On the other hand, if you DON'T have a living will or an advance directive (like, say, Terry Schiavo didn't have one) then, and only then, will your family and/or maybe your doctor and/or the local courts, and/or the State Supreme Court and/or The US Supreme Court be forced into making that decision for you.
In other words, regardless of what you want done - be it a peaceful death without machinery or a full out fight to the finish - if YOU want to make that decision and spare the rest of the world from getting involved then this little "write in" co-written and co-sponsored by two Republicans, House Rep.Charles Boustany (R-La.), a physician, and Sen. Susan Collins (R-Maine) which is currently causing so much false alarum and being bandied about like so much Nazi-ism is exactly what you need and want.
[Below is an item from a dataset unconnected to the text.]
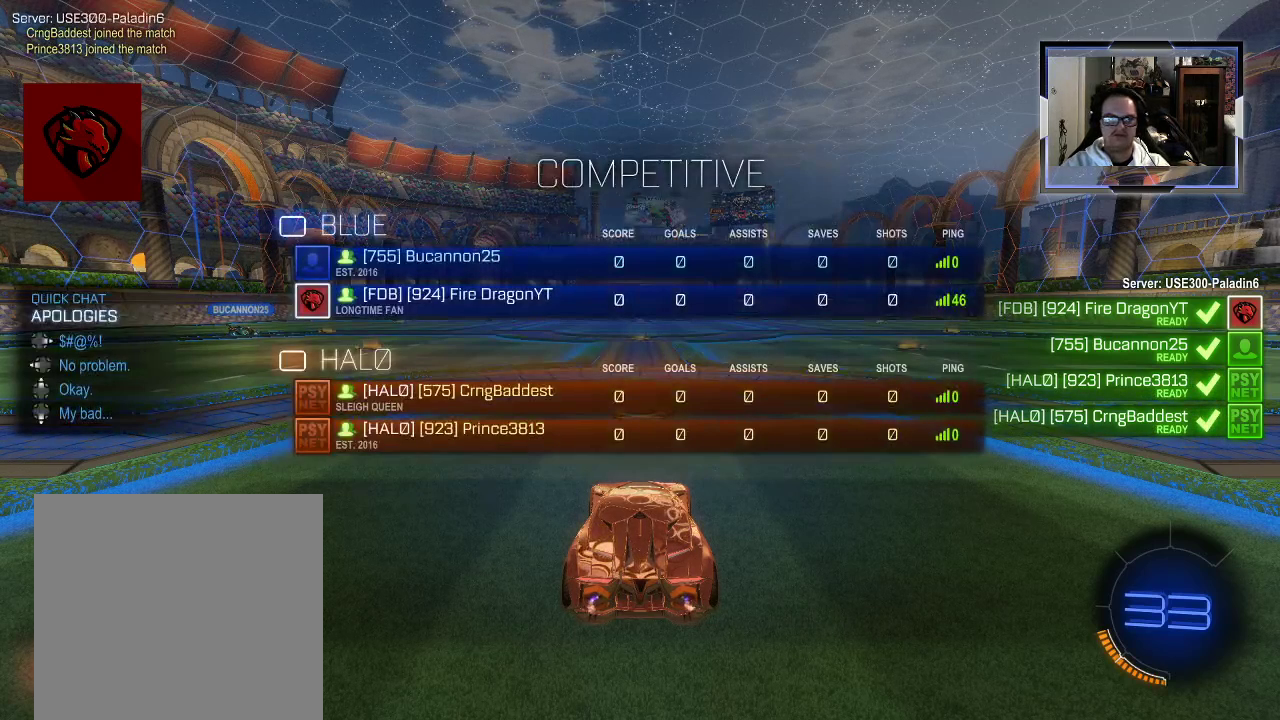
{"buttons": ["DPAD_DOWN"], "left_stick": "center", "right_stick": "center", "events": []}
It's a good thing even now (thanks in no small part to President Bush who, in 2003, had the Agency for Healthcare Research and Quality issue a 20-page report outlining a five-part process for physicians to discuss end-of-life care with their patients with nary a whisper about euthanasia or "death panels") when the options have to be figured out alone or, if you're lucky, with a kindly doctor or nurse who's willing to explain it all to you without benefit of payment.
It's an even better thing when your insurance is going to have to pay for the professional to explain those options to you.
And that, in a truthful nutshell, is what all this needless hysteria stems from.
How sad for everyone out there who either wants to hold onto life with a vengence for as long as possible as well as for those who wish nothing more than to be allowed to die with dignity.